AFAIK, in most or all US States, if you have a car that was originally sold with (for example) no turn signals or running lights, carbide headlamps and no windshield wipers, it would be legal to drive on the road (anywhere in the US) as long as it is registered/licensed in a State.
Re: BMC Replacement engine
Posted: Sun Jun 25, 2023 4:33 pm
by Ray White
Duncan M wrote: ↑Sun Jun 25, 2023 1:15 pm
Ray, does the term "vintage" and the 1931 date determine some sort of tax or safety certificate exemption in UK? If so, there is nothing comparable in the US.
AFAIK, in most or all US States, if you have a car that was originally sold with (for example) no turn signals or running lights, carbide headlamps and no windshield wipers, it would be legal to drive on the road (anywhere in the US) as long as it is registered/licensed in a State.
Hello Duncan. The term "vintage car" as defined in the Oxford English Dictionary relates to cars that were built from 1919 to 1930 inclusive. It does not relate to any specific feature of cars from the period or have any legal status. It is merely a dating tool and nothing more. It was first coined in England by the VSCC (Vintage Sports Car Club) in 1934 as a cut off date; after which cars would not be eligible for their events.
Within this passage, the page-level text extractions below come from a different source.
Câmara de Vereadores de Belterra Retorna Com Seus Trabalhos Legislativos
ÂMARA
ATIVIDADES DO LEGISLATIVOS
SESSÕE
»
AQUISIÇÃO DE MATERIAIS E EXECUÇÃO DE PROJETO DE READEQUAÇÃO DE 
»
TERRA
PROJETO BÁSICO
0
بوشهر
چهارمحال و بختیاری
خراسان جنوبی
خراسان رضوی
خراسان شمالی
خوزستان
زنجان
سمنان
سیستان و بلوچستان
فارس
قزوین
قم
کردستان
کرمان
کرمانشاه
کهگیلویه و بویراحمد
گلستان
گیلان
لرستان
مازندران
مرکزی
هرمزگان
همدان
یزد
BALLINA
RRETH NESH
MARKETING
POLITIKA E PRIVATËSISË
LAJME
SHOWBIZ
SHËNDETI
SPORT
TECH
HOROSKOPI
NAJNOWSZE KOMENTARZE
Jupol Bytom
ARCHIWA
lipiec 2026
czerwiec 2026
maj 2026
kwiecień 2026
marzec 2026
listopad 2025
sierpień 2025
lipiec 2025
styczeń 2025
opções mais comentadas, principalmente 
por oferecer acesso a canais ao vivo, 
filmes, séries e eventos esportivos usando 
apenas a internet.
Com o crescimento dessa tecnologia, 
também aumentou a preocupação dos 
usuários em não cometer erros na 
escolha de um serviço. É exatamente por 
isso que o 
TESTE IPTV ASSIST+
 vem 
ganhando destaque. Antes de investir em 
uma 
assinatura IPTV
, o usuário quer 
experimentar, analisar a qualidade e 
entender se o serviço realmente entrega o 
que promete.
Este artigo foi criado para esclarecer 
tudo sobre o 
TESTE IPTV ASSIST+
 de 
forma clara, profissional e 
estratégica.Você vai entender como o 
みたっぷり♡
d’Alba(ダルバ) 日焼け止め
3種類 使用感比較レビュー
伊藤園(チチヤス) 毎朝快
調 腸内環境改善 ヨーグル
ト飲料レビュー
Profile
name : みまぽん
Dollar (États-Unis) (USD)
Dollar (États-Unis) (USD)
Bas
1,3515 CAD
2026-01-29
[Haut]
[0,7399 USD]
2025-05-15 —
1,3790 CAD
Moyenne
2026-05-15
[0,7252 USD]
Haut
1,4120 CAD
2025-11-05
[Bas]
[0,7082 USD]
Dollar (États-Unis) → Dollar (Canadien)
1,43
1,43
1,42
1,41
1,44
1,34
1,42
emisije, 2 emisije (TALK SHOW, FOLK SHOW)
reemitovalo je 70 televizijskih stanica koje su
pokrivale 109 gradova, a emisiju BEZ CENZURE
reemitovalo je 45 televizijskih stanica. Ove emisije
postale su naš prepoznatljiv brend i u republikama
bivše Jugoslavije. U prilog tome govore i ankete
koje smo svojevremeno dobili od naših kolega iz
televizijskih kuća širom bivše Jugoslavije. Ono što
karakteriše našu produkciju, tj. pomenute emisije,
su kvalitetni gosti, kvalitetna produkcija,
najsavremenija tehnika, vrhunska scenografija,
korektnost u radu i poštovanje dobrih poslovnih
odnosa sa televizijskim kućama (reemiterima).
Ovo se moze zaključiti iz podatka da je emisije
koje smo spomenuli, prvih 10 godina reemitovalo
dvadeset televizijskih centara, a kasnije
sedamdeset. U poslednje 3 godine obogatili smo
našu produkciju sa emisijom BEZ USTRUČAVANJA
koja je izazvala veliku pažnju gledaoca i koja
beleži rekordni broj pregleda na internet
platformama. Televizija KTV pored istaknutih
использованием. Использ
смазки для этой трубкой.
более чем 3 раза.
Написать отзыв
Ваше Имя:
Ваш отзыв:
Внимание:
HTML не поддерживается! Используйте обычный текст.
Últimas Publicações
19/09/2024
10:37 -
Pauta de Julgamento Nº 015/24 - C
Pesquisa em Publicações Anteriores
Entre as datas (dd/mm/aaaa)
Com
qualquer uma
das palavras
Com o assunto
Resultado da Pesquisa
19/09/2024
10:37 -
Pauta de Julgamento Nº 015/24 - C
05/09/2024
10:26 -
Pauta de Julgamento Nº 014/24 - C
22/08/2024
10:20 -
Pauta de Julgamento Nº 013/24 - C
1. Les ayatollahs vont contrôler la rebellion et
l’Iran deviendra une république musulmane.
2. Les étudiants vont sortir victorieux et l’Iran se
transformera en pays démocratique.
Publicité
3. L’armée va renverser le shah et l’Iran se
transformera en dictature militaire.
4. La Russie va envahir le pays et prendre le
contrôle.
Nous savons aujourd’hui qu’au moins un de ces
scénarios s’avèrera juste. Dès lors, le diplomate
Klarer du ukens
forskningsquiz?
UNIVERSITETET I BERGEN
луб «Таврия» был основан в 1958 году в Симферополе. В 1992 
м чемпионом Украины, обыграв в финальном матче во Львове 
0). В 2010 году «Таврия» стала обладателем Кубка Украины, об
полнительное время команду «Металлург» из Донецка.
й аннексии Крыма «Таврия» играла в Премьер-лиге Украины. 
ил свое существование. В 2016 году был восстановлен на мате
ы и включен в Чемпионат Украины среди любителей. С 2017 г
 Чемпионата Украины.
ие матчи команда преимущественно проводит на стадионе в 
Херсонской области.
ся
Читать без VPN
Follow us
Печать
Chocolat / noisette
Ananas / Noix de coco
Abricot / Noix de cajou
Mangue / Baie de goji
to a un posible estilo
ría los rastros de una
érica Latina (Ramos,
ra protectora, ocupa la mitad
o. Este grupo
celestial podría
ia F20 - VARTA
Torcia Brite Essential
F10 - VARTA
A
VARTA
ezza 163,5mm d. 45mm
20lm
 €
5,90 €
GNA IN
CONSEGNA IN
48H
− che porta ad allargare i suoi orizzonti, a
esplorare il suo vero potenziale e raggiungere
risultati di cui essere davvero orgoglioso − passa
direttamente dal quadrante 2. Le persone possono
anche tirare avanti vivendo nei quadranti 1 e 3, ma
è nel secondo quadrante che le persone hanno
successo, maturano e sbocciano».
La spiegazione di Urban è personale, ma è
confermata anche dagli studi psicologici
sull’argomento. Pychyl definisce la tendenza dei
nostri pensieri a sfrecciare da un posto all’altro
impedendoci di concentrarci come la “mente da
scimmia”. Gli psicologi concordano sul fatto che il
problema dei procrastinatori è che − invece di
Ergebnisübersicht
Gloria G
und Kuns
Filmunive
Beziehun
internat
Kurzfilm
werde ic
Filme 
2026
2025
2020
This rule was later amended to include certain cars built before the War that fell into a category called "post Vintage thoroughbred" .
Cars built before 1919 are known as Veterans with a relevant sub section that caters for "Edwardians."
That is; cars built during the reign of King Edward V11 ( 1901 - 1910).
There are certain absurdities with having a cut off date of December 31st 1930. For example, I have an Austin Swallow Saloon that was built in September 1930 and is thus a "Vintage" car... but someone with a virtually identical car built in January 1931 would not be correct in using the term.
Having said that, a vintage period car is not necessarily worth any more than a non vintage one; the term is, as I said , merely a dating tool and nothing more.
Re: BMC Replacement engine
Posted: Tue Jun 27, 2023 6:53 am
by robertscottcostello
Duncan M wrote: ↑Fri Jun 23, 2023 8:48 am
Of the 3 plugs on the differential (drain, fill level, and filler plug on top) you want to be sure the vent in the filler plug is clear/open. If you can get a whole quart in there without overflowing at the fill level (open) plug, I will be surprised. Let us know.
IMG_1478.JPG
I was hoping to fill from the underside (I have a four post lift) as I don't want to disturb the vinyl the way they have it installed. If push comes to shove, I will be pulling a few staples.